**The task**. Go line by line through the data below and count those with the string "Zukunftskonferenz". Give the number only.

**Dataset content**.
= Beginning of Section =

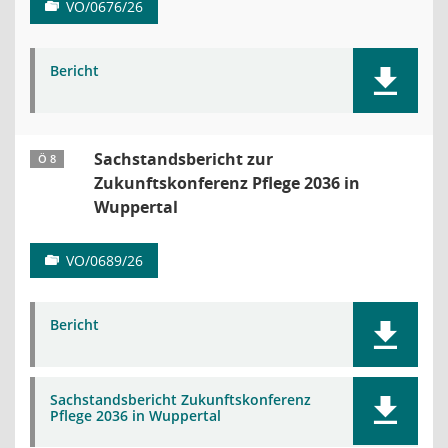
VO/0676/26
Bericht
Sachstandsbericht zur
Ö 8
Zukunftskonferenz Pflege 2036 in
Wuppertal
VO/0689/26
Bericht
Sachstandsbericht Zukunftskonferenz
Pflege 2036 in Wuppertal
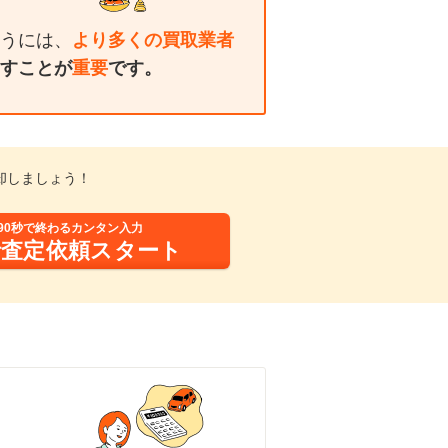
うには、
より多くの買取業者
すことが
重要
です。
却しましょう！
90秒で終わるカンタン入力
括査定依頼スタート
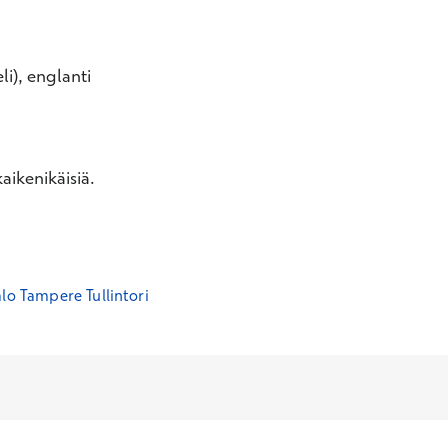
li), englanti
aikenikäisiä.
lo Tampere Tullintori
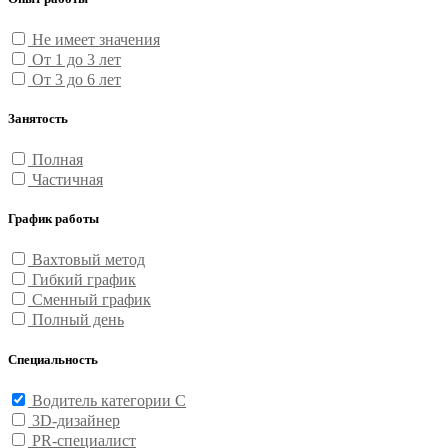
Не имеет значения
От 1 до 3 лет
От 3 до 6 лет
Занятость
Полная
Частичная
График работы
Вахтовый метод
Гибкий график
Сменный график
Полный день
Специальность
Водитель категории С
3D-дизайнер
PR-специалист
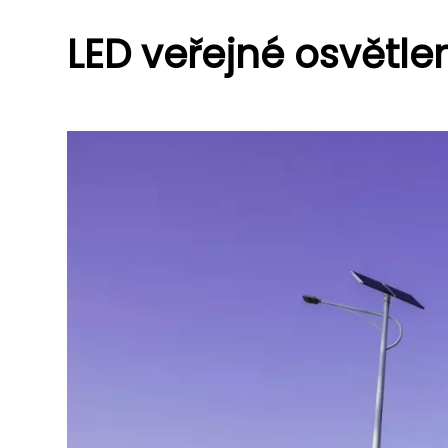
LED veřejné osvětle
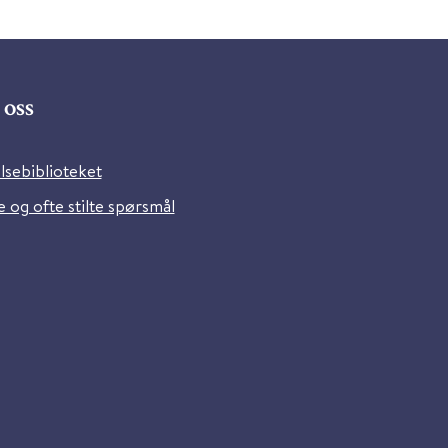
oss
lsebiblioteket
 og ofte stilte spørsmål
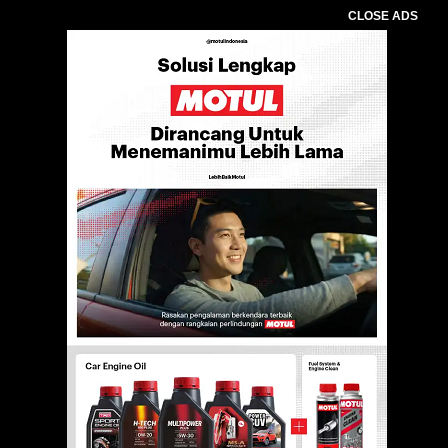
CLOSE ADS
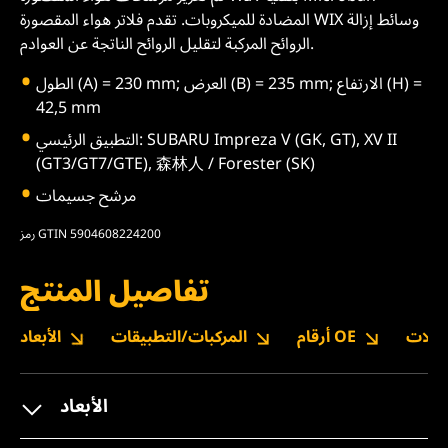
المضادة للميكروبات. تقدم فلاتر هواء المقصورة WIX وسائط إزالة
الروائح المركبة لتقليل الروائح الناتجة عن العوادم.
الطول (A) = 230 mm; العرض (B) = 235 mm; الارتفاع (H) =
42,5 mm
التطبيق الرئيسي: SUBARU Impreza V (GK, GT), XV II
(GT3/GT7/GTE), 森林人 / Forester (SK)
مرشح جسيمات
رمز GTIN 5904608224200
تفاصيل المنتج
نزيلات
أرقام OE
المركبات/التطبيقات
الأبعاد
الأبعاد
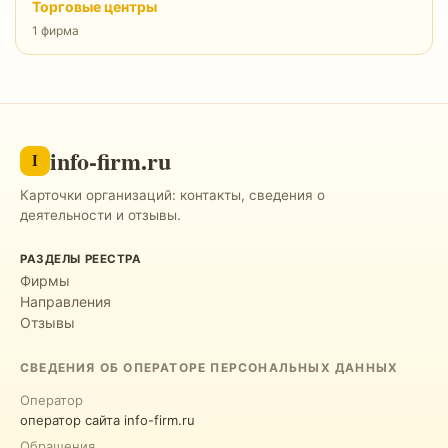
Торговые центры
1 фирма
info-firm.ru
I
Карточки организаций: контакты, сведения о
деятельности и отзывы.
РАЗДЕЛЫ РЕЕСТРА
Фирмы
Направления
Отзывы
СВЕДЕНИЯ ОБ ОПЕРАТОРЕ ПЕРСОНАЛЬНЫХ ДАННЫХ
Оператор
оператор сайта info-firm.ru
Обращения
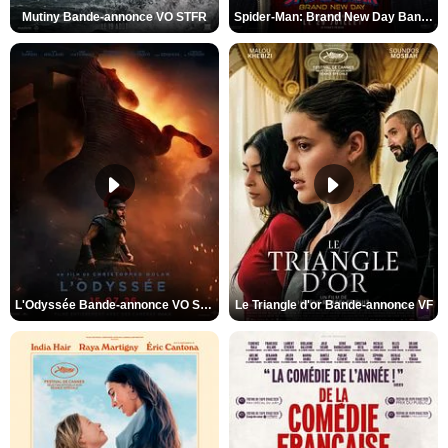
Mutiny Bande-annonce VO STFR
Spider-Man: Brand New Day Bande-annonce VO STFR
L'Odyssée Bande-annonce VO STFR
Le Triangle d'or Bande-annonce VF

= End of Section =

**Written response**. 2